Dissecting the United A319 deal: implications


United clearly took advantage of an opportunity created by the convergence of a few key factors: low fuel prices, looming availability of the A319, the growing lack of popularity of the A319, the low rents today of this airplane and the lower rents in the future.

United is particularly adept at taking advantage of the moment. Several years ago when the world was in a global recession, United told owners and lenders of the Boeing 757 that it was prepared to return them if rents and debt rates weren’t readjusted. The pricing UA demanded was astonishing low for the era. We don’t have visibility whether UA got the prices it wanted, or something close to it–but we expect United to have won more than it lost at the time because it took advantage of market conditions. Nobody wanted 757s back during the Great Recession. The airplanes would just sit and sit.

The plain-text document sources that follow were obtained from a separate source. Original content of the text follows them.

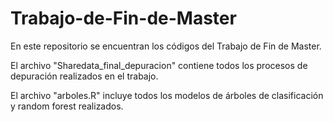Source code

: # Trabajo-de-Fin-de-Master

En este repositorio se encuentran los códigos del Trabajo de Fin de Master. 

El archivo "Sharedata_final_depuracion" contiene todos los procesos de depuración realizados en el trabajo.

El archivo "arboles.R" incluye todos los modelos de árboles de clasificación y random forest realizados.
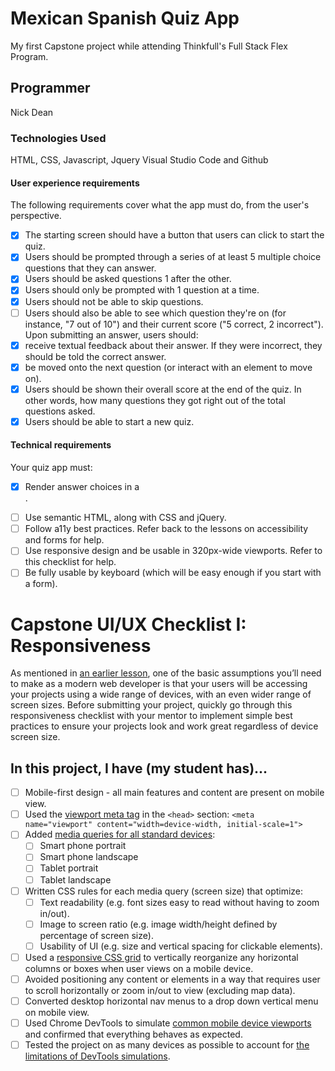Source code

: # Mexican Spanish Quiz App
My first Capstone project while attending Thinkfull's Full Stack Flex Program.

## Programmer
Nick Dean

### Technologies Used
HTML, CSS, Javascript, Jquery
Visual Studio Code and Github

#### User experience requirements
The following requirements cover what the app must do, from the user's perspective.

- [x] The starting screen should have a button that users can click to start the quiz.
- [x] Users should be prompted through a series of at least 5 multiple choice questions that they can answer.
- [x] Users should be asked questions 1 after the other.
- [x] Users should only be prompted with 1 question at a time.
- [x] Users should not be able to skip questions.
- [ ] Users should also be able to see which question they're on (for instance, "7 out of 10") and their current score ("5 correct, 2 incorrect").
Upon submitting an answer, users should:
- [x] receive textual feedback about their answer. If they were incorrect, they should be told the correct answer.
- [x] be moved onto the next question (or interact with an element to move on).
- [x] Users should be shown their overall score at the end of the quiz. In other words, how many questions they got right out of the total questions asked.
- [x] Users should be able to start a new quiz.

#### Technical requirements
Your quiz app must:

- [x] Render answer choices in a <form>.
- [ ] Use semantic HTML, along with CSS and jQuery.
- [ ] Follow a11y best practices. Refer back to the lessons on accessibility and forms for help.
- [ ] Use responsive design and be usable in 320px-wide viewports. Refer to this checklist for help.
- [ ] Be fully usable by keyboard (which will be easy enough if you start with a form).

# Capstone UI/UX Checklist I: Responsiveness

As mentioned in [an earlier lesson](https://courses.thinkful.com/web-dev-001v1/assignment/1.6.1), one of the basic assumptions you’ll need to make as a modern web developer is that your users will be accessing your projects using a wide range of devices, with an even wider range of screen sizes. Before submitting your project, quickly go through this responsiveness checklist with your mentor to implement simple best practices to ensure your projects look and work great regardless of device screen size.

## In this project, I have (my student has)...

- [ ] Mobile-first design - all main features and content are present on mobile view.
- [ ] Used the [viewport meta tag](https://developers.google.com/speed/docs/insights/ConfigureViewport#overview) in the `<head>` section:
	`<meta name="viewport" content="width=device-width, initial-scale=1">`
- [ ] Added [media queries for all standard devices](https://responsivedesign.is/develop/browser-feature-support/media-queries-for-common-device-breakpoints/):
	- [ ] Smart phone portrait
	- [ ] Smart phone landscape
	- [ ] Tablet portrait
	- [ ] Tablet landscape
- [ ] Written CSS rules for each media query (screen size) that optimize:
	- [ ] Text readability (e.g. font sizes easy to read without having to zoom in/out).
	- [ ] Image to screen ratio (e.g. image width/height defined by percentage of screen size).
	- [ ] Usability of UI (e.g. size and vertical spacing for clickable elements).
- [ ] Used a [responsive CSS grid](https://github.com/Thinkful-Ed/responsive-grid-example-and-challenge/blob/solution/css/float-grid.css) to vertically reorganize any horizontal columns or boxes when user views on a mobile device.
- [ ] Avoided positioning any content or elements in a way that requires user to scroll horizontally or zoom in/out to view (excluding map data).
- [ ] Converted desktop horizontal nav menus to a drop down vertical menu on mobile view.
- [ ] Used Chrome DevTools to simulate [common mobile device viewports](https://developers.google.com/web/tools/chrome-devtools/device-mode/emulate-mobile-viewports#viewport-controls) and confirmed that everything behaves as expected.
- [ ] Tested the project on as many devices as possible to account for [the limitations of DevTools simulations](https://developers.google.com/web/tools/chrome-devtools/device-mode/emulate-mobile-viewports#limitations).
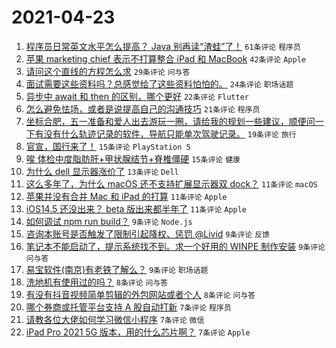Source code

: # 2021-04-23

1. [程序员日常英文水平怎么提高？ Java 别再读“渣蛙”了！](https://www.v2ex.com/t/772621) `61条评论` `程序员`
1. [苹果 marketing chief 表示不打算整合 iPad 和 MacBook](https://www.v2ex.com/t/772612) `42条评论` `Apple`
1. [请问这个直线的方程怎么求](https://www.v2ex.com/t/772618) `29条评论` `问与答`
1. [面试需要这些资料吗？总感觉给了这些资料怕怕的。](https://www.v2ex.com/t/772632) `24条评论` `职场话题`
1. [异步中 await 和 then 的区别，哪个更好](https://www.v2ex.com/t/772610) `22条评论` `Flutter`
1. [怎么避免怯场，或者是说提高自己的沟通技巧](https://www.v2ex.com/t/772652) `21条评论` `程序员`
1. [坐标合肥，五一准备和爱人出去游玩一圈，请给我的规划一些建议，顺便问一下有没有什么轨迹记录的软件，导航只能单次驾驶记录。](https://www.v2ex.com/t/772638) `19条评论` `旅行`
1. [官宣，国行来了！](https://www.v2ex.com/t/772651) `15条评论` `PlayStation 5`
1. [唉 体检中度脂肪肝+甲状腺结节+脊椎僵硬](https://www.v2ex.com/t/772614) `15条评论` `健康`
1. [为什么 dell 显示器涨价了](https://www.v2ex.com/t/772660) `13条评论` `Dell`
1. [这么多年了，为什么 macOS 还不支持扩展显示器双 dock？](https://www.v2ex.com/t/772636) `11条评论` `macOS`
1. [苹果并没有合并 Mac 和 iPad 的打算](https://www.v2ex.com/t/772624) `11条评论` `Apple`
1. [iOS14.5 还没出来？ beta 版出来都半年了](https://www.v2ex.com/t/772617) `11条评论` `Apple`
1. [如何调试 npm run build？](https://www.v2ex.com/t/772639) `9条评论` `Node.js`
1. [咨询本账号是否触发了限制引起降权、惩罚 @Livid](https://www.v2ex.com/t/772633) `9条评论` `反馈`
1. [笔记本不能启动了，提示系统找不到。求一个好用的 WINPE 制作安装](https://www.v2ex.com/t/772611) `9条评论` `问与答`
1. [易宝软件(南京)有老铁了解么？](https://www.v2ex.com/t/772609) `9条评论` `职场话题`
1. [洗地机有使用过的吗？](https://www.v2ex.com/t/772640) `8条评论` `问与答`
1. [有没有抖音视频简单剪辑的外包网站或者个人](https://www.v2ex.com/t/772607) `8条评论` `问与答`
1. [哪个券商或托管平台支持 A 股自动打新](https://www.v2ex.com/t/772655) `7条评论` `程序员`
1. [请教各位大佬如何学习微信小程序](https://www.v2ex.com/t/772628) `7条评论` `微信`
1. [iPad Pro 2021 5G 版本，用的什么芯片啊？](https://www.v2ex.com/t/772615) `7条评论` `Apple`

While the global economy is hardly in the shape today it was then, United is just as astute today as it was then.

The A319ceo, along with the Boeing 737-700, is no longer a popular airplane. As fuel prices zoomed upward, the extra revenue-producing capability of the A320 and 737-800 became paramount. These larger aircraft have operating costs that aren’t that much greater than the smaller A319s and 737-700s. These smaller aircraft once made up a respectable market share of sales. Today they are low single-digits; even the re-engined A319neo and 737-7 have proved to be undesirable, and some–including this column–doubt these airplanes will ever be built.

A319 Deal May 2015

Current Market Values and monthly rentals as reported by appraiser Collateral Verifications in January 2015. United’s rent will be less than today’s CMV-based rents. Click on image to enlarge.

With the Baby Airbus and Boeings aging, the market is soon to be rife with too many airplanes and not enough demand. Accordingly, prices will drop. Lessors aren’t going to want to scrap these airplanes as they come off 10-12 year leases; these are on their books at values such that selling or scrapping the airplanes will incur a major write-off with a resulting hit to the balance sheet.

The 25 aircraft leased by AerCap to China Southern Airlines (an inheritance from AerCap’s acquisition of International Lease Finance Corp.) are 2003-2007 build. Collateral Verifications, an aircraft appraisal company, in January placed the Current Market Values of the A319s between $14.4m and $18.63m and rents between $130,000/mo and $170,000/mo. A320s of similar vintage rent for about $50,000/mo more, according to CV. By the time United begins taking delivery next year, and through 2021, the rents are going to be significantly less.

This is not good news for Bombardier, which hopes to sell the CS300 to United. Although Bombardier has had its share of difficulties selling the CSeries for a variety of reasons we’ve written about many times, one of the biggest challenges is the availability of cheap A319s and 737-700s. One lessor told us that the case to sell the CS300 at a lease rate of $320,000 a month is tough to make when you can get an A319 or a -700 for $100,000 a month (or thereabouts). BBD responds that its new technology, fuel efficient airplane still is a better deal than an old A319 or -700. Tell that to United, to which BBD has been pitching the CS300.

This is not to say BBD won’t eventually sell the CS300 to UAL. But Delta Air Lines chose to lease in 86 Boeing 717s at a cheap price rather than proceed with a CS300 acquisition.

For Embraer, its E-175s appear to be in a sweet spot at United, and by extension, other carriers. It’s too small to compete with the A319 and -700s and it’s larger than the aging, and obsolete, CRJ-500s and E-145s. The smaller RJs are no longer economical, even with the reduced fuel prices of late. The A319s are significantly larger, and more expensive to operate than the E-175, but they allow two-for-three flights at a low capital cost with commonality to United’s existing A319s. The E-175s can either combine CRJ-ERJ flights or accommodate growth.


The deal for United is shrewd.

For Bombardier, it’s more frustration.

For passengers, it’s a good move, too. Getting rid of those cramped CRJ and ERJs and getting real overhead bin space in the bargain is a real plus. The E-175 is a far superior passenger experience to these Tinker Toy jets.